Nice try but it doesn't preserve the order of the list.


http://aspn.activestate.com/ASPN/Cookbook/Python/Recipe/107747 shows how to make an ordered dictionary.


prefer the list comp personally, but
for idx, item in enumerate(list_):
if ss(item) == element:
del list_[idx]
# is it a bit more efficient in worst case.

Peter Bengtsson

See the test cases on http://www.peterbe.com/plog/case-insensitive-list-remove-call-part-ii/iremove.py
and notice how unfortunately few of them are long lists. If they were really really long, a O(log n) method like this might beat the list comprehension one.

Jussi Salmela

You asked for a better way to do the removal. I interpreted it to mean 'shorter, more Pythonic' or something like that.

If we instead are talking about speed, I have a new one for you:

def f7(L,e):
....eLower = e.lower()
....eUpper = e.upper()
....L = [x for x in L if x != eLower and x != eUpper]

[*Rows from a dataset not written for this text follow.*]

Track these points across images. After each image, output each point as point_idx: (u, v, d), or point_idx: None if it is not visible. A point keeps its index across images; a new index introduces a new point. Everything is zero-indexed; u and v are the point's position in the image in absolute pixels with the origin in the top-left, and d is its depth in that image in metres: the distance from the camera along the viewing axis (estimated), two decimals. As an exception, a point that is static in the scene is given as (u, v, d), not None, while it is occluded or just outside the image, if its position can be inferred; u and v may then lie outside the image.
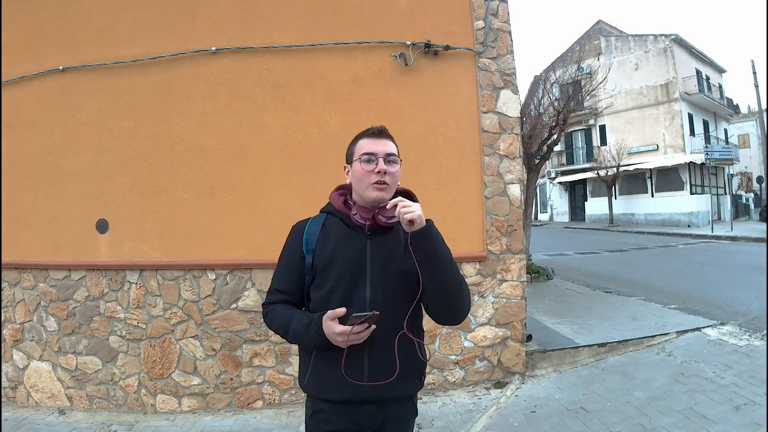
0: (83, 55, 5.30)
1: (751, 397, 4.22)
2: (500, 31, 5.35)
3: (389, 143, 1.95)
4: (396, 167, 1.93)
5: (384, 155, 1.90)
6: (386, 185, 1.89)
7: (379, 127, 1.98)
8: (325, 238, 1.97)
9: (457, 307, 1.88)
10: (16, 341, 5.37)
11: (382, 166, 1.87)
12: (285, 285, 2.03)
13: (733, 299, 7.85)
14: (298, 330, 1.86)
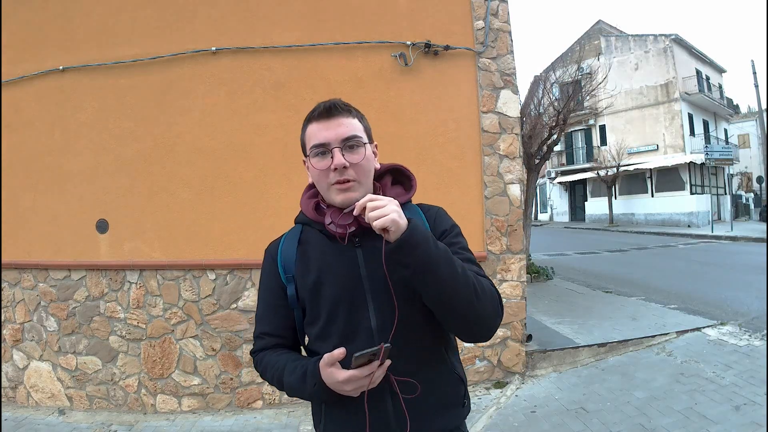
0: (83, 55, 5.30)
1: (751, 397, 4.22)
2: (500, 31, 5.34)
3: (345, 121, 1.47)
4: (360, 153, 1.46)
5: (339, 142, 1.44)
6: (351, 182, 1.45)
7: (327, 102, 1.48)
8: (305, 258, 1.55)
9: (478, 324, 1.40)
10: (16, 341, 5.37)
11: (339, 160, 1.42)
12: (270, 327, 1.60)
13: (733, 299, 7.85)
14: (294, 386, 1.46)
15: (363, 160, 1.46)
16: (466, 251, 1.49)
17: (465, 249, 1.50)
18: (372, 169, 1.53)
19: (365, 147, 1.48)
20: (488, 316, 1.39)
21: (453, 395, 1.52)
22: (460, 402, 1.54)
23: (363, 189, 1.47)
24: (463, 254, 1.46)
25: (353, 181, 1.45)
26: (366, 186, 1.49)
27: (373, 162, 1.55)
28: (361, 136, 1.47)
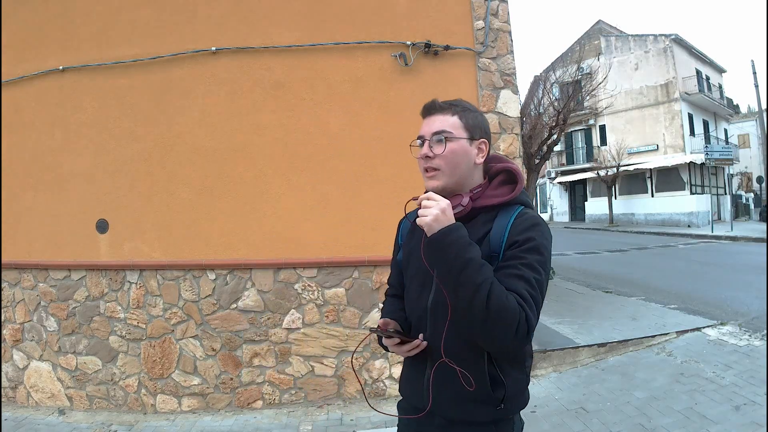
0: (83, 55, 5.30)
1: (751, 397, 4.22)
2: (500, 31, 5.34)
3: (437, 118, 1.64)
4: (444, 147, 1.59)
5: (430, 135, 1.61)
6: (436, 171, 1.61)
7: (429, 102, 1.68)
8: (410, 234, 1.79)
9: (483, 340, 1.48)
10: (16, 341, 5.37)
11: (424, 150, 1.60)
12: (391, 279, 1.96)
13: (733, 299, 7.86)
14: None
15: (447, 152, 1.59)
16: (526, 267, 1.47)
17: (527, 265, 1.48)
18: (461, 162, 1.62)
19: (455, 141, 1.60)
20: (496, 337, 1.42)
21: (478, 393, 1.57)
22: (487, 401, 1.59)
23: (447, 178, 1.61)
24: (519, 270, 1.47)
25: (437, 170, 1.60)
26: (453, 176, 1.61)
27: (468, 156, 1.63)
28: (451, 131, 1.60)
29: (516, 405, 1.66)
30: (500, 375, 1.60)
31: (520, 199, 1.66)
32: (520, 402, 1.67)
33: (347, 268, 5.05)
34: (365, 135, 5.13)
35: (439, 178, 1.61)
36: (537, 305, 1.45)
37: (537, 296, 1.46)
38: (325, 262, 5.02)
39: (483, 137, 1.67)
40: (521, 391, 1.67)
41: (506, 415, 1.64)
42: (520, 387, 1.66)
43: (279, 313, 5.02)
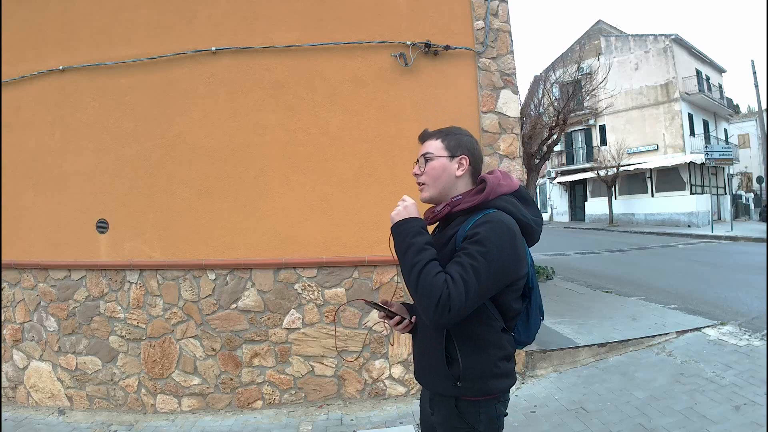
0: (83, 55, 5.30)
1: (751, 397, 4.21)
2: (500, 31, 5.34)
3: (426, 144, 2.01)
4: (428, 164, 1.96)
5: (419, 158, 2.00)
6: (423, 185, 1.98)
7: (422, 132, 2.07)
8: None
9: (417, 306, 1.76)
10: (16, 341, 5.37)
11: (414, 169, 2.01)
12: None
13: (733, 299, 7.85)
14: None
15: (428, 169, 1.96)
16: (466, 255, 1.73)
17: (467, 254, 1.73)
18: (442, 176, 1.96)
19: (436, 160, 1.96)
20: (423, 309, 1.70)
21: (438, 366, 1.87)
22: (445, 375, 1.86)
23: (432, 189, 1.98)
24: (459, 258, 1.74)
25: (423, 184, 1.98)
26: (436, 188, 1.97)
27: (447, 171, 1.96)
28: (432, 152, 1.97)
29: (475, 389, 1.85)
30: (457, 354, 1.84)
31: (494, 203, 1.87)
32: (480, 387, 1.85)
33: (347, 268, 5.05)
34: (365, 135, 5.13)
35: (426, 190, 1.98)
36: (466, 286, 1.67)
37: (468, 279, 1.68)
38: (325, 262, 5.02)
39: (464, 154, 1.96)
40: (482, 377, 1.85)
41: (465, 395, 1.86)
42: (480, 371, 1.84)
43: (279, 313, 5.02)
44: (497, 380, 1.87)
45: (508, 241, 1.76)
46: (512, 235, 1.78)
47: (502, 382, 1.89)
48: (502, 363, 1.88)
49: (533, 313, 1.98)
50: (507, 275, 1.78)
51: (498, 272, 1.73)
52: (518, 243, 1.80)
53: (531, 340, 2.01)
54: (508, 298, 1.86)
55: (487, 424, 1.89)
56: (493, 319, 1.85)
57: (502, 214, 1.83)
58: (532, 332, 2.00)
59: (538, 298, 2.01)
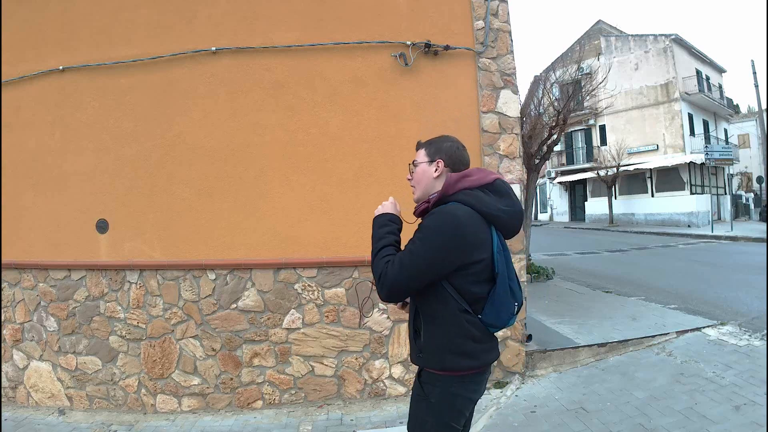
0: (83, 55, 5.30)
1: (751, 397, 4.21)
2: (500, 31, 5.34)
3: (417, 152, 2.36)
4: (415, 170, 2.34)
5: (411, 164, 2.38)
6: (413, 186, 2.35)
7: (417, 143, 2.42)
8: None
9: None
10: (16, 341, 5.37)
11: (408, 175, 2.40)
12: None
13: (733, 299, 7.85)
14: None
15: (415, 174, 2.34)
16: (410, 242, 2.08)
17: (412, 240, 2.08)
18: (423, 179, 2.30)
19: (419, 165, 2.32)
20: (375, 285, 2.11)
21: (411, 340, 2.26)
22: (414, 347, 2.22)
23: (418, 191, 2.32)
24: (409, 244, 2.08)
25: (413, 186, 2.35)
26: (420, 189, 2.31)
27: (427, 174, 2.29)
28: (418, 159, 2.34)
29: (434, 361, 2.12)
30: (421, 329, 2.15)
31: (455, 197, 2.13)
32: (438, 360, 2.11)
33: (347, 268, 5.04)
34: (365, 135, 5.14)
35: (415, 192, 2.35)
36: (401, 266, 2.01)
37: (404, 260, 2.02)
38: (325, 262, 5.02)
39: (440, 158, 2.26)
40: (438, 351, 2.10)
41: (427, 366, 2.15)
42: (436, 345, 2.10)
43: (279, 313, 5.02)
44: (454, 356, 2.07)
45: (450, 229, 2.01)
46: (457, 223, 2.01)
47: (461, 360, 2.08)
48: (459, 340, 2.07)
49: (499, 298, 2.09)
50: (448, 259, 2.01)
51: (436, 256, 2.00)
52: (466, 231, 2.02)
53: (501, 324, 2.13)
54: (464, 281, 2.06)
55: (439, 397, 2.11)
56: (450, 300, 2.06)
57: (457, 206, 2.07)
58: (501, 317, 2.11)
59: (505, 284, 2.12)
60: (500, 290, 2.10)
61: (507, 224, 2.17)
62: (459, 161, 2.27)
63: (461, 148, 2.32)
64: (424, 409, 2.16)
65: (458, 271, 2.04)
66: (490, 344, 2.17)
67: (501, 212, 2.12)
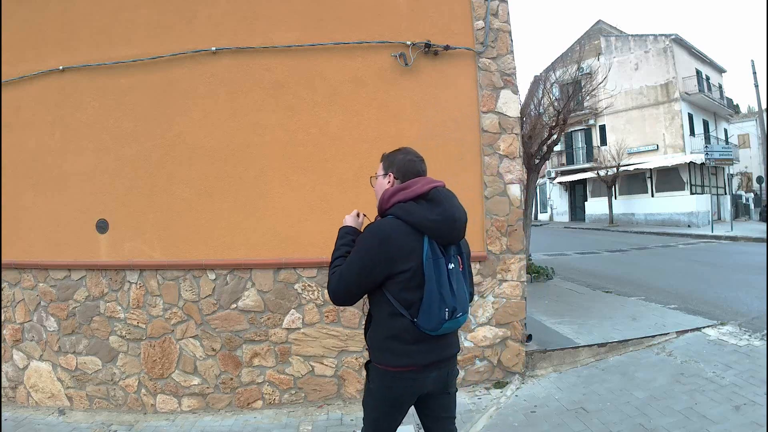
0: (83, 55, 5.30)
1: (751, 397, 4.21)
2: (500, 31, 5.34)
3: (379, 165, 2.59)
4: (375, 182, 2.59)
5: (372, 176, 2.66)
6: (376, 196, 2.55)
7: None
8: None
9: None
10: (16, 341, 5.37)
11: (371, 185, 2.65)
12: None
13: (733, 299, 7.85)
14: None
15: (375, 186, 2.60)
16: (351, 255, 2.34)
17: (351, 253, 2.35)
18: (380, 190, 2.51)
19: (376, 178, 2.59)
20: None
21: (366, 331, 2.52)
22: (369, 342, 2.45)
23: (378, 201, 2.47)
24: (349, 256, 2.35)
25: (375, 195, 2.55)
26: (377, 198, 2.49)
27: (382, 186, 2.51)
28: (377, 173, 2.59)
29: (373, 356, 2.41)
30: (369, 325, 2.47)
31: (389, 211, 2.36)
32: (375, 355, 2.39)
33: (347, 268, 5.03)
34: (365, 135, 5.13)
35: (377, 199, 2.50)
36: (340, 275, 2.30)
37: (344, 269, 2.30)
38: (325, 262, 4.95)
39: (391, 171, 2.49)
40: (373, 348, 2.40)
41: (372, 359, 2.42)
42: (371, 343, 2.42)
43: (279, 313, 5.02)
44: (383, 353, 2.33)
45: (376, 244, 2.25)
46: (380, 238, 2.26)
47: (390, 358, 2.31)
48: (388, 341, 2.31)
49: (427, 303, 2.22)
50: (375, 269, 2.24)
51: (366, 267, 2.25)
52: (390, 244, 2.24)
53: (434, 327, 2.23)
54: (395, 288, 2.26)
55: (377, 386, 2.40)
56: (384, 304, 2.31)
57: (387, 221, 2.33)
58: (431, 321, 2.22)
59: (433, 290, 2.22)
60: (427, 296, 2.22)
61: (439, 232, 2.27)
62: (410, 173, 2.44)
63: (415, 159, 2.48)
64: (367, 393, 2.49)
65: (388, 279, 2.26)
66: (428, 346, 2.30)
67: (431, 222, 2.25)
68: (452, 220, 2.29)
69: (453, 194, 2.39)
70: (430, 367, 2.35)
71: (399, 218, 2.28)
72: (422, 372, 2.34)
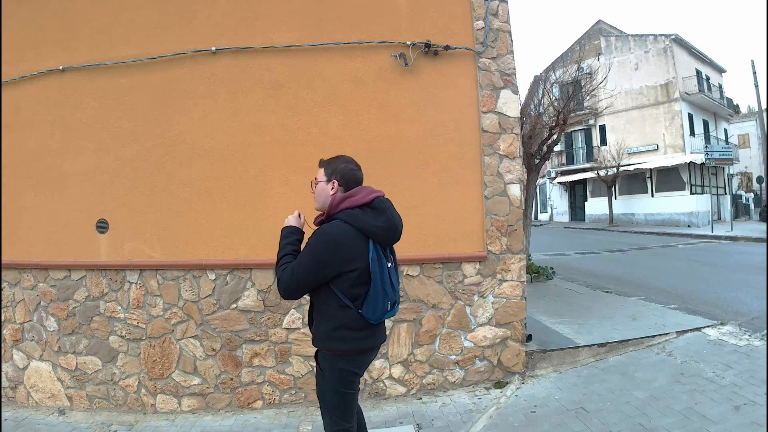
0: (83, 55, 5.30)
1: (751, 397, 4.20)
2: (500, 31, 5.34)
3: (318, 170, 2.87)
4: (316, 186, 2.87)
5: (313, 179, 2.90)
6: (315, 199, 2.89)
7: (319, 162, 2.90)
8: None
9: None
10: (16, 341, 5.36)
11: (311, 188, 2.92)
12: None
13: (733, 299, 7.84)
14: None
15: (315, 189, 2.87)
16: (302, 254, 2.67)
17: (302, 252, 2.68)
18: (322, 194, 2.83)
19: (319, 183, 2.83)
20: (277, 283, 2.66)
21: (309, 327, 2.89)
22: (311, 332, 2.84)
23: (318, 203, 2.88)
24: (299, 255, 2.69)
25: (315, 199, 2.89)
26: (319, 202, 2.87)
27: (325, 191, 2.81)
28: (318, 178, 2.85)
29: (322, 344, 2.76)
30: (314, 317, 2.81)
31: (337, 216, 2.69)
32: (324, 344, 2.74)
33: (347, 268, 5.03)
34: (365, 135, 5.13)
35: (315, 203, 2.88)
36: (292, 273, 2.58)
37: (295, 267, 2.59)
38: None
39: (335, 178, 2.77)
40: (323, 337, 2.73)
41: (320, 348, 2.78)
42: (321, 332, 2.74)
43: (279, 313, 5.02)
44: (333, 341, 2.69)
45: (326, 246, 2.58)
46: (333, 241, 2.59)
47: (339, 344, 2.68)
48: (337, 330, 2.66)
49: (373, 297, 2.62)
50: (327, 268, 2.57)
51: (316, 265, 2.57)
52: (340, 247, 2.59)
53: (378, 317, 2.67)
54: (343, 285, 2.61)
55: (330, 371, 2.74)
56: (332, 297, 2.64)
57: (336, 224, 2.64)
58: (378, 313, 2.65)
59: (378, 286, 2.63)
60: (373, 291, 2.63)
61: (383, 237, 2.69)
62: (351, 180, 2.78)
63: (355, 168, 2.82)
64: (321, 380, 2.80)
65: (337, 277, 2.60)
66: (370, 332, 2.73)
67: (376, 228, 2.65)
68: (394, 228, 2.72)
69: (392, 203, 2.78)
70: (371, 350, 2.82)
71: (347, 223, 2.63)
72: (365, 354, 2.79)
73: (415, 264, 5.10)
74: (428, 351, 5.12)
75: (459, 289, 5.16)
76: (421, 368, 5.12)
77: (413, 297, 5.10)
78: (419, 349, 5.11)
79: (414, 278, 5.11)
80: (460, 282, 5.17)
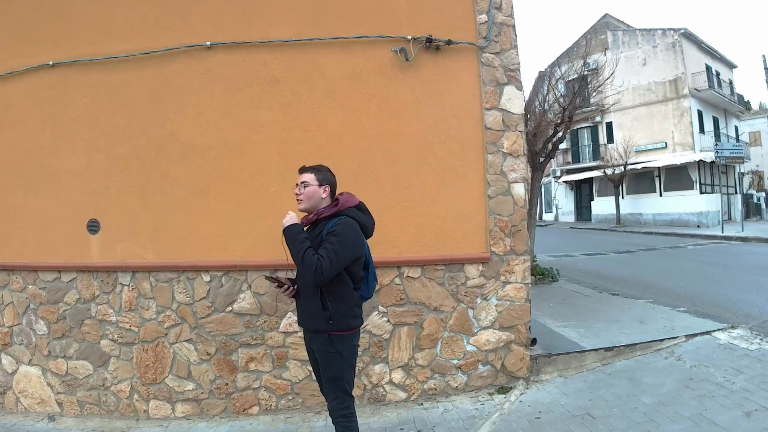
0: (74, 50, 5.21)
1: (762, 403, 4.11)
2: (504, 25, 5.21)
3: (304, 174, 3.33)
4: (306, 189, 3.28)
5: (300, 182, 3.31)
6: (300, 200, 3.29)
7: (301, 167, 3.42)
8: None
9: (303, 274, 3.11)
10: (4, 345, 5.30)
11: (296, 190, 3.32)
12: None
13: (744, 302, 7.72)
14: None
15: (305, 191, 3.27)
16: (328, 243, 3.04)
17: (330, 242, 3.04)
18: (313, 197, 3.27)
19: (310, 187, 3.27)
20: (307, 275, 3.01)
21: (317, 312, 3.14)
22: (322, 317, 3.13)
23: (305, 204, 3.28)
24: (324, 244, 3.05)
25: (301, 200, 3.29)
26: (309, 204, 3.28)
27: (317, 194, 3.27)
28: (308, 181, 3.27)
29: (341, 324, 3.15)
30: (328, 303, 3.12)
31: (344, 212, 3.21)
32: (343, 324, 3.16)
33: (345, 270, 4.93)
34: (364, 132, 5.05)
35: (302, 204, 3.28)
36: (330, 258, 2.96)
37: (330, 255, 2.97)
38: (324, 263, 4.90)
39: (327, 185, 3.30)
40: (343, 316, 3.16)
41: (334, 330, 3.13)
42: (342, 313, 3.15)
43: (276, 316, 4.93)
44: (353, 319, 3.24)
45: (353, 234, 3.13)
46: (356, 230, 3.16)
47: (356, 321, 3.27)
48: (352, 309, 3.23)
49: (372, 279, 3.42)
50: (353, 254, 3.12)
51: (347, 251, 3.07)
52: (359, 235, 3.19)
53: (370, 295, 3.42)
54: (356, 269, 3.21)
55: (348, 350, 3.21)
56: (347, 281, 3.18)
57: (350, 219, 3.18)
58: (371, 291, 3.42)
59: (373, 270, 3.43)
60: (371, 273, 3.40)
61: (369, 231, 3.38)
62: (335, 188, 3.39)
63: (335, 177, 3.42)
64: (339, 361, 3.19)
65: (355, 261, 3.17)
66: (362, 308, 3.40)
67: (368, 224, 3.34)
68: (373, 224, 3.41)
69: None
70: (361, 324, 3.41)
71: (354, 218, 3.20)
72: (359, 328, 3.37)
73: (417, 266, 4.99)
74: (430, 355, 5.01)
75: (461, 291, 5.04)
76: (423, 373, 5.00)
77: (414, 300, 4.99)
78: (420, 354, 5.00)
79: (415, 280, 4.99)
80: (463, 284, 5.04)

I don't know what kind of beast your machine is because my timings are much slower than yours. They tend to vary a little (GC?) but here's a typical run:

f1 1.59400010109
f2 2.65599989891
f3 2.23399996758
f4 0.921999931335
f5 0.905999898911
f6 1.73400020599
f7 0.43700003624

Please don't announce the winner before the race is over! :)

Jussi Salmela

This solution works for lists of single characters only! Sorry!

Jussi Salmela

How about using dictionaries? I didn't expect improvement speedwise. I was wrong. That's nothing new: I've been wrong before!

def f8(L,e):
....d = {}
....# The value could be anything, really
....d[e.lower()] = d[e.upper()] = True
....L = [x for x in L if not x in d]

Timings on my machine:
f7 0.43 - 0.48
f8 0.28 - 0.33

Jussi Salmela

This solution works for lists of single characters only! Sorry!